▸ TO BE DONE:
Can you revise the listing from its first line through the line with "class: Amphibia", swapping "common name" for "vernacular name" and leaving everything else unchanged? Return only those lines.

____ INFORMATION SHOWN

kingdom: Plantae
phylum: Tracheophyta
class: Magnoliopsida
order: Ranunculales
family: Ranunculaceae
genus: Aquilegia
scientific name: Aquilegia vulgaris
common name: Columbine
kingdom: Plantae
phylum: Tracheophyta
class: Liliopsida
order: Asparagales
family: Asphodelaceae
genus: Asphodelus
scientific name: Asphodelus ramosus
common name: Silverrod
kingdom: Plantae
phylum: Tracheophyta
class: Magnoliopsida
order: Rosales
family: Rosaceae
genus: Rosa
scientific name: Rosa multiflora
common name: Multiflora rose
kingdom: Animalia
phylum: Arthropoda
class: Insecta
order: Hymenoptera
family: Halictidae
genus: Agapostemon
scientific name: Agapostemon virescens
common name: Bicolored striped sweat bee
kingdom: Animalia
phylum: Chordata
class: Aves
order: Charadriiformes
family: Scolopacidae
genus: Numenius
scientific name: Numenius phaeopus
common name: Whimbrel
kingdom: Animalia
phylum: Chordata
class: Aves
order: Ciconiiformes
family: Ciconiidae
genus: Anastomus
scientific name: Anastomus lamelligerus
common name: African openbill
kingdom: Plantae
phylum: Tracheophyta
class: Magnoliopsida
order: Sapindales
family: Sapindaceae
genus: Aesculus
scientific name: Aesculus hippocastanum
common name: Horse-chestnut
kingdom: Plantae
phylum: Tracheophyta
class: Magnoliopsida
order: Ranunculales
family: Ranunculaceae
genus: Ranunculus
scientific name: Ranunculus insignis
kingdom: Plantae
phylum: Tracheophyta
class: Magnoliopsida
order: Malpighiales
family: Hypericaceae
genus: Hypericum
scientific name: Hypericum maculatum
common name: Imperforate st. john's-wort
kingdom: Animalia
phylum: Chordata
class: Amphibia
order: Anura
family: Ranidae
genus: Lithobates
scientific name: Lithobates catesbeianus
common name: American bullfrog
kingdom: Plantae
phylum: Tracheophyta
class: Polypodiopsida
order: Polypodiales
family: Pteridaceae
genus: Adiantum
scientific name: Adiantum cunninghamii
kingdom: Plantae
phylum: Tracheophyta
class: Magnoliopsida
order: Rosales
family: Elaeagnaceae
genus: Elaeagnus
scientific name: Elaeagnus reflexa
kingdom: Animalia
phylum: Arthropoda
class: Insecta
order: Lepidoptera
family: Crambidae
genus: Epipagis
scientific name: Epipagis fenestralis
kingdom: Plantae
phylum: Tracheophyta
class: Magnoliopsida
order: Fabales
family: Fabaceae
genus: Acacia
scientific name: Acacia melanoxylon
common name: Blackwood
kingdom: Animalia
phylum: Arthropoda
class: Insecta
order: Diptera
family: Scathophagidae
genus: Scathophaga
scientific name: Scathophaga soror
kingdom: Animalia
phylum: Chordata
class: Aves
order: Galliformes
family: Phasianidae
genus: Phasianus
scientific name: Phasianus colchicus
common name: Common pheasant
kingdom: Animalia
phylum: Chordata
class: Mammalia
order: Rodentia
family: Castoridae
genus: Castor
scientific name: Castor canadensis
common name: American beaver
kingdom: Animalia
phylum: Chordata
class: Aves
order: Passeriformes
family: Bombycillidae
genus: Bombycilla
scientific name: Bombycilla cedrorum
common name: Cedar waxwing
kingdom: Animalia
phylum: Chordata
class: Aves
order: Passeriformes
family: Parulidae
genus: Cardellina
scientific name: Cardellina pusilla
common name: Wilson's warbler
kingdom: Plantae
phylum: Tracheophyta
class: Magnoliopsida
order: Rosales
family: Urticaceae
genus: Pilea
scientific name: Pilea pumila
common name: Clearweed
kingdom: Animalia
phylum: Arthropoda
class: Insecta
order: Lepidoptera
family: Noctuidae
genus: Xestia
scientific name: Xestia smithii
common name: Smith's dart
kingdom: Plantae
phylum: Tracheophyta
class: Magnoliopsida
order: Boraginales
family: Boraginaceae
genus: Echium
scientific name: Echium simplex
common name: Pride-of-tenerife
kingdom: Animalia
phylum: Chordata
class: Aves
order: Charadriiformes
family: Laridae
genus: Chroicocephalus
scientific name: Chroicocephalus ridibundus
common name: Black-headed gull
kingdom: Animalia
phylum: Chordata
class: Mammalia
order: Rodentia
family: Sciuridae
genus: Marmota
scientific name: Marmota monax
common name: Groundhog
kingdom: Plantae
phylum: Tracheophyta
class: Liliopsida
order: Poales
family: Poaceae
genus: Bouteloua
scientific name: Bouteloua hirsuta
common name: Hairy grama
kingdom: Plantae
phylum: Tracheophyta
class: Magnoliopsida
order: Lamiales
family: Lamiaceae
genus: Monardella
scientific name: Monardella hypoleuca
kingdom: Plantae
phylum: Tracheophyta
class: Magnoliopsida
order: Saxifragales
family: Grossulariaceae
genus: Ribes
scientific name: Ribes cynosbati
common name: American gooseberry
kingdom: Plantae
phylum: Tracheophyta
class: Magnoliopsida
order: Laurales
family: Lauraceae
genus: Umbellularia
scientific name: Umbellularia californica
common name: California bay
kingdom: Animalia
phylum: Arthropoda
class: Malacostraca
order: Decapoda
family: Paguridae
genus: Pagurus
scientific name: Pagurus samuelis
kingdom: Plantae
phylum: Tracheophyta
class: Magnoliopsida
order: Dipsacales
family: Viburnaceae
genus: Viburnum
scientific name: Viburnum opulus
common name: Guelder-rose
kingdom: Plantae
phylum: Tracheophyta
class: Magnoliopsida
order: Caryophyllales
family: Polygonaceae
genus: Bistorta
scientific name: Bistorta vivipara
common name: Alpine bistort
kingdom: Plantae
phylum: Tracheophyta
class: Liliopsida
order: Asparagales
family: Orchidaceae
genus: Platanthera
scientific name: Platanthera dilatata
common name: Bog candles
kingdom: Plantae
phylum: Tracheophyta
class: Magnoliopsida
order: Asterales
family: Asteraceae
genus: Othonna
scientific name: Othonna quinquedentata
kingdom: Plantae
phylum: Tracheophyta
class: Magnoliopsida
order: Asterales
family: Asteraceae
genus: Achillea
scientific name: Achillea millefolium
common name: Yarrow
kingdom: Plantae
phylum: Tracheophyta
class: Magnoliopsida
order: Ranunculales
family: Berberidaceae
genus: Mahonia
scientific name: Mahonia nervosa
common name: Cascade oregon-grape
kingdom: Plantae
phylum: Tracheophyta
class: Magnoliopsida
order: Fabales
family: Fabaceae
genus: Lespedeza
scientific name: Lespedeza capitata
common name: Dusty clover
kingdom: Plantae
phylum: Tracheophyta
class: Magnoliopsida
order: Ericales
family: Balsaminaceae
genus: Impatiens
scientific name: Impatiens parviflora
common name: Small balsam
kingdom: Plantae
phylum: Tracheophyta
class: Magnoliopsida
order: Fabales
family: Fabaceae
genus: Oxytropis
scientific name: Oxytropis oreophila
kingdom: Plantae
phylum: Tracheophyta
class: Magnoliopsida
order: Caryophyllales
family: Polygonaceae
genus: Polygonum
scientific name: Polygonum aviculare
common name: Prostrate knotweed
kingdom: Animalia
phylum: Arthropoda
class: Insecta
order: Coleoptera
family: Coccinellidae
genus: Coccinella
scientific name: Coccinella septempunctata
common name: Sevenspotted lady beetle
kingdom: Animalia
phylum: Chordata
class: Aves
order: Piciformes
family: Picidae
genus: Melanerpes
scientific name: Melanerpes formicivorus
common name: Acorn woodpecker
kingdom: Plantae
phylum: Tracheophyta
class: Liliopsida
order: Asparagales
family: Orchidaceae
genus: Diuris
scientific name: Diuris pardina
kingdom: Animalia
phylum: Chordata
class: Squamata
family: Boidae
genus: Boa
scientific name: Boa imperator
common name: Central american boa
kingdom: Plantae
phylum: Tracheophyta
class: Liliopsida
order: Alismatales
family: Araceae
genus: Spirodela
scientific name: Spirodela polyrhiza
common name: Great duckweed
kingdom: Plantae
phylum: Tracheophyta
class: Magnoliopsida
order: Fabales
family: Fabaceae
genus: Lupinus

________

▸ THE RESPONSE:
kingdom: Plantae
phylum: Tracheophyta
class: Magnoliopsida
order: Ranunculales
family: Ranunculaceae
genus: Aquilegia
scientific name: Aquilegia vulgaris
vernacular name: Columbine
kingdom: Plantae
phylum: Tracheophyta
class: Liliopsida
order: Asparagales
family: Asphodelaceae
genus: Asphodelus
scientific name: Asphodelus ramosus
vernacular name: Silverrod
kingdom: Plantae
phylum: Tracheophyta
class: Magnoliopsida
order: Rosales
family: Rosaceae
genus: Rosa
scientific name: Rosa multiflora
vernacular name: Multiflora rose
kingdom: Animalia
phylum: Arthropoda
class: Insecta
order: Hymenoptera
family: Halictidae
genus: Agapostemon
scientific name: Agapostemon virescens
vernacular name: Bicolored striped sweat bee
kingdom: Animalia
phylum: Chordata
class: Aves
order: Charadriiformes
family: Scolopacidae
genus: Numenius
scientific name: Numenius phaeopus
vernacular name: Whimbrel
kingdom: Animalia
phylum: Chordata
class: Aves
order: Ciconiiformes
family: Ciconiidae
genus: Anastomus
scientific name: Anastomus lamelligerus
vernacular name: African openbill
kingdom: Plantae
phylum: Tracheophyta
class: Magnoliopsida
order: Sapindales
family: Sapindaceae
genus: Aesculus
scientific name: Aesculus hippocastanum
vernacular name: Horse-chestnut
kingdom: Plantae
phylum: Tracheophyta
class: Magnoliopsida
order: Ranunculales
family: Ranunculaceae
genus: Ranunculus
scientific name: Ranunculus insignis
kingdom: Plantae
phylum: Tracheophyta
class: Magnoliopsida
order: Malpighiales
family: Hypericaceae
genus: Hypericum
scientific name: Hypericum maculatum
vernacular name: Imperforate st. john's-wort
kingdom: Animalia
phylum: Chordata
class: Amphibia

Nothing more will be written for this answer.